En amont de la révélation tant attendue des "50 Meilleurs restaurants du monde", les membres du jury se sont réunis à Londres afin de discuter des méthodes visant à affiner leur vote et à renforcer la légitimité de leurs choix.
Alors que la France se prépare à connaître les résultats du premier tour des élections présidentielles, un autre verdict préoccupe les jurés internationaux, rassemblés à Londres pour évaluer le palmarès. Cette réunion se tient au Sketch, le célèbre établissement du chef Pierre Gagnaire, une figure emblématique du classement. Au programme : les défis rencontrés pour recruter, dans leurs zones géographiques respectives, un panel de jurés suffisamment expérimentés pour voter de manière éclairée. En effet, comme le souligne un jury sud-américain, il est difficile d'évaluer les restaurants au Liban sans y avoir mis les pieds.
Les enjeux de la représentation
Un autre point de désaccord, mis en avant par Yumiko Inukai, représentante du jury japonais, concerne la définition de ce qu'est le "meilleur". Elle explique que, au Japon, on pense en termes de catégories, comme le meilleur restaurant de bento ou le meilleur italien.
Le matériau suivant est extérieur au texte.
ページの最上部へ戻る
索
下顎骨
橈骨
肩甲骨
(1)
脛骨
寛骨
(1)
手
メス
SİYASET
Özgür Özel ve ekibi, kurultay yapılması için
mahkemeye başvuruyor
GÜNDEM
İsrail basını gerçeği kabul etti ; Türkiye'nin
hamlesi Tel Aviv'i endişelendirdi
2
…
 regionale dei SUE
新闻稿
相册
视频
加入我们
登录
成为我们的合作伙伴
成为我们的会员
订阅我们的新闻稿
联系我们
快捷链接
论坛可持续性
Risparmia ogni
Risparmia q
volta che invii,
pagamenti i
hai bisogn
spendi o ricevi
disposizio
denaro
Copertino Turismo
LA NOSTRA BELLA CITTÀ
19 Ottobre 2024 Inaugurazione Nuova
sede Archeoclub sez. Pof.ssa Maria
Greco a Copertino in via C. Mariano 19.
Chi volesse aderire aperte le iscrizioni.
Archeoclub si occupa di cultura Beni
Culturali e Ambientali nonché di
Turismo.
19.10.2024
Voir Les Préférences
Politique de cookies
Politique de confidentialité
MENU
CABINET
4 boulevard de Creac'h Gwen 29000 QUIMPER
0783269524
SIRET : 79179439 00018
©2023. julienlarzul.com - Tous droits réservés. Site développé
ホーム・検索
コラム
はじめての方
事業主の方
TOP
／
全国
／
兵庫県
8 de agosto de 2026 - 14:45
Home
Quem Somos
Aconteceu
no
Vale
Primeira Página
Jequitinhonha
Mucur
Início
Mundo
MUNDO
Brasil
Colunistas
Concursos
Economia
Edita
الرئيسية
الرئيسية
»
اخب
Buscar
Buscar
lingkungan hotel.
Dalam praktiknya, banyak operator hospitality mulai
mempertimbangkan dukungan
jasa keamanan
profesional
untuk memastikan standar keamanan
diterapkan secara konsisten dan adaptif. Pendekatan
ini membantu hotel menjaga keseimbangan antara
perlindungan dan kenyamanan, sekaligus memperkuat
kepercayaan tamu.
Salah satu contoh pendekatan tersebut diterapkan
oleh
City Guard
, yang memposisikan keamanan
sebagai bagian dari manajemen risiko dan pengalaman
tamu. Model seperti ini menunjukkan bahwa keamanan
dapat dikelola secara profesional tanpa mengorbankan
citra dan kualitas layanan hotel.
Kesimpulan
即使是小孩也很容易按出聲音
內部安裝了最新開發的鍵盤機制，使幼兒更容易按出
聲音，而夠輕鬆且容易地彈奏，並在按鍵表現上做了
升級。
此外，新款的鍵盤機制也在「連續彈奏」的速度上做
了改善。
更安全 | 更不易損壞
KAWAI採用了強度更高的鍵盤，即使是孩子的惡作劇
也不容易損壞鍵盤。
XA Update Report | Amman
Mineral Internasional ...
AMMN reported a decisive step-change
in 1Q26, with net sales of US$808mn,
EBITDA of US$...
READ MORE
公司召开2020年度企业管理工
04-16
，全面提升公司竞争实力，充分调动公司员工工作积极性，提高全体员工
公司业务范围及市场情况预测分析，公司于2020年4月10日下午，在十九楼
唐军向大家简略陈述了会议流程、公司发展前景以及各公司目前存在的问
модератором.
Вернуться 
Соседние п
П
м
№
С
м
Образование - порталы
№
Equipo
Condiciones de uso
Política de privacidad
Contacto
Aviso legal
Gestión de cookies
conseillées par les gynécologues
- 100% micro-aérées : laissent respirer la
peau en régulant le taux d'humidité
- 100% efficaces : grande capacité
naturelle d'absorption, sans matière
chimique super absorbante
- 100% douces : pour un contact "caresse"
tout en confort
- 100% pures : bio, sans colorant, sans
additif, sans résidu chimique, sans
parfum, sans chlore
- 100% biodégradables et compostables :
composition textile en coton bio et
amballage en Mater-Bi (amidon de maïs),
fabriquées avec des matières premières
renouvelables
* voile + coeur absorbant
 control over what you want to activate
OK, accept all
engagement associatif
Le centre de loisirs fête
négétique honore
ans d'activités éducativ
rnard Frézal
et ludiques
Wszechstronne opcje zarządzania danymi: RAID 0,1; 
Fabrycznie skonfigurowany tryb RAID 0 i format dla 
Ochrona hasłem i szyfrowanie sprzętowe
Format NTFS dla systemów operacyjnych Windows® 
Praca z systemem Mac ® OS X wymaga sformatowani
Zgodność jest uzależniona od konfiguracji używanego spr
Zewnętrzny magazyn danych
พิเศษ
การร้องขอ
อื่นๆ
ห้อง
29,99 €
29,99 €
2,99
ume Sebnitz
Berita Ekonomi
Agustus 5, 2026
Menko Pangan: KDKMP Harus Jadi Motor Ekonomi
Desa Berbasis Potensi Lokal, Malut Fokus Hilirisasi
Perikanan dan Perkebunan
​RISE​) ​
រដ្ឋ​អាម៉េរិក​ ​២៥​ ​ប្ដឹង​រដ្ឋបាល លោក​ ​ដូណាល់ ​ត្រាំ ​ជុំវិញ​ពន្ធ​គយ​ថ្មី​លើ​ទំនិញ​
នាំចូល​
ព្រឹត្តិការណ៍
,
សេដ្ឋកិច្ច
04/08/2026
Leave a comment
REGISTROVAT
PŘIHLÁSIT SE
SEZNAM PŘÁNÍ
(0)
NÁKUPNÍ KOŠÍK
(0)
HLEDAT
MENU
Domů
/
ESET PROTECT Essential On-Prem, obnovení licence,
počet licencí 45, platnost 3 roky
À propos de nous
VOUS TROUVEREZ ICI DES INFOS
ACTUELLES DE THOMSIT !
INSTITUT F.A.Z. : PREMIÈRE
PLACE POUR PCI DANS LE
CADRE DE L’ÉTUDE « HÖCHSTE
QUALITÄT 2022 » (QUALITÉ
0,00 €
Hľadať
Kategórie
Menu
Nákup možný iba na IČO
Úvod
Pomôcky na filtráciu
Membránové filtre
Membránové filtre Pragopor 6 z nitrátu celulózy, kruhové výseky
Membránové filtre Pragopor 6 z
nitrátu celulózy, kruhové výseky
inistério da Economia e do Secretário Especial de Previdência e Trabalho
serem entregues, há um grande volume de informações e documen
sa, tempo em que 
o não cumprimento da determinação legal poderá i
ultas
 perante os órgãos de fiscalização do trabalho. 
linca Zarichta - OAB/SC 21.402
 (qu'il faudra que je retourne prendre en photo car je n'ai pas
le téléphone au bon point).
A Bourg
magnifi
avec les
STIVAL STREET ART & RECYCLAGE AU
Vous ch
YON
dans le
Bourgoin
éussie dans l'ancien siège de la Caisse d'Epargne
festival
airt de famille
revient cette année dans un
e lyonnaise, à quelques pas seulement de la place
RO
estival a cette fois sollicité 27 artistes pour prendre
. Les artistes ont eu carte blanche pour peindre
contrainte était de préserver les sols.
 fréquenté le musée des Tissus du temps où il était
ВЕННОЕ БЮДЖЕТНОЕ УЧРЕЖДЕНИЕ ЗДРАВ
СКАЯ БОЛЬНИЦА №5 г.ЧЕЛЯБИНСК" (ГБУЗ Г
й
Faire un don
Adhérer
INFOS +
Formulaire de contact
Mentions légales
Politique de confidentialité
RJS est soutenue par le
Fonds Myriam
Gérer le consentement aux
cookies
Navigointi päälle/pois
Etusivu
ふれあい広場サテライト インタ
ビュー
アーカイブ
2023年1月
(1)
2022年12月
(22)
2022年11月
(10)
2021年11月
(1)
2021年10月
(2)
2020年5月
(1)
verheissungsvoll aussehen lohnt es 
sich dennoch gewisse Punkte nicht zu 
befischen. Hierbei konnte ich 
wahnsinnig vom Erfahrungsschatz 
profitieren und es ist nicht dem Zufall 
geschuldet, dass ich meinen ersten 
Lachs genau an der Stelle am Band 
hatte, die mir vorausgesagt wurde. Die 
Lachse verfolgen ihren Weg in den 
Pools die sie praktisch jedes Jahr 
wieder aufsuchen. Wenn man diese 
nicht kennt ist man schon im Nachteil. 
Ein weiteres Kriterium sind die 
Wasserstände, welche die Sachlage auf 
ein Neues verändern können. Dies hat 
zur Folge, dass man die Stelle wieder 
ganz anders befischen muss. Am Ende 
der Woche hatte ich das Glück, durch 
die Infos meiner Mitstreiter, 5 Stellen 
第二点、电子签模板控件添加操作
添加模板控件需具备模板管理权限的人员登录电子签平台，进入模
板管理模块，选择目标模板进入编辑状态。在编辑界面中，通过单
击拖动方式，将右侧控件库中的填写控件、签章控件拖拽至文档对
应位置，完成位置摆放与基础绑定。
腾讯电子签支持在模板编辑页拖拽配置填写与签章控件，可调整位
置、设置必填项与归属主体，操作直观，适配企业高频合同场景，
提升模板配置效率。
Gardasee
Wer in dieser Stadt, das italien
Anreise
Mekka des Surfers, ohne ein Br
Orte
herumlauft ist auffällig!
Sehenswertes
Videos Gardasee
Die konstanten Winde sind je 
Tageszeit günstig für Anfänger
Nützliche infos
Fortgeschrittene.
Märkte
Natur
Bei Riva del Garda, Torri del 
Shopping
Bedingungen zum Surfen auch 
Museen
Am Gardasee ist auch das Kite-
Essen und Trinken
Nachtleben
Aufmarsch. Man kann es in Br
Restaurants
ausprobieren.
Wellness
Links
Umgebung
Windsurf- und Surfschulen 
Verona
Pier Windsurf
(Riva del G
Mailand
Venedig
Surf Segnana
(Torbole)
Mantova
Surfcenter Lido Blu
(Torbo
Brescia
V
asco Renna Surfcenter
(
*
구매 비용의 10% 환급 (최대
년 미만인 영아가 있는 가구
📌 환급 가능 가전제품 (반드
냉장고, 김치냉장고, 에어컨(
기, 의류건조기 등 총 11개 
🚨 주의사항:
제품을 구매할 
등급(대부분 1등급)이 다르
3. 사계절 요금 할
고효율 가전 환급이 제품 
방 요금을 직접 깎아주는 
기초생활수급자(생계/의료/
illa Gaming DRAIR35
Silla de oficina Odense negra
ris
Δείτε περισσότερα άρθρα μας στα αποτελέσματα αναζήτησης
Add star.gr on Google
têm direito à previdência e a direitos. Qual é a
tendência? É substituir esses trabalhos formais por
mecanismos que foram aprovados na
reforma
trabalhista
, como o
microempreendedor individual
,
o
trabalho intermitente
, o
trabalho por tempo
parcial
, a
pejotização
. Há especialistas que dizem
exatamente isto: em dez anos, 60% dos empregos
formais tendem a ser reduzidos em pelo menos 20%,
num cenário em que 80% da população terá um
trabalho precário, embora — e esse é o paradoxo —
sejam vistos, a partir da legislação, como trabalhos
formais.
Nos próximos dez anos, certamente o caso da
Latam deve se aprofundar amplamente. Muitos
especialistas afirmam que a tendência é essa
Ce commentaire a suscité un certain silence au sein du magazine anglais, avant qu'une suggestion d'évaluation basée sur l'expérience globale ne soit avancée. Cette proposition a été immédiatement acceptée, rendant obsolète l'idée d'un vote par catégorie.
Des inégalités géographiques persistantes
Un autre dilemme récurrent : l'absence persistante de restaurants asiatiques parmi les cinquante premiers, malgré la réclamation de nombreux jurés qui estiment que plusieurs établissements à Singapour devraient au minimum entrer dans le top 15. La question se pose : comment améliorer leur représentation sans bouleverser les règles du vote, qui limitent chaque juré à cinq choix, dont deux au maximum dans leur région? Par exemple, la France compte pour une région distincte, tandis que Singapour, le Cambodge et le Vietnam partagent une seule region. "Tous les jurés français optent naturellement pour leurs deux choix locaux!" taquine Victoria Prior de Restaurant Magazine. Cela mène à une surreprésentation française, avec douze restaurants classés cette année.
Pour pallier ces déséquilibres et offrir une plus grande visibilité aux restaurants moins représentés, le magazine a décidé d'implémenter un "Top 10", un classement par pays des dix meilleurs restaurants. Cette motion a été acceptée à l'unanimité, car elle permettra à chaque membre du jury de faire connaître plus facilement les talents de leur pays, en mettant en avant un top 10, bien plus abordable que le classement mondial où certains pays restent invisibles.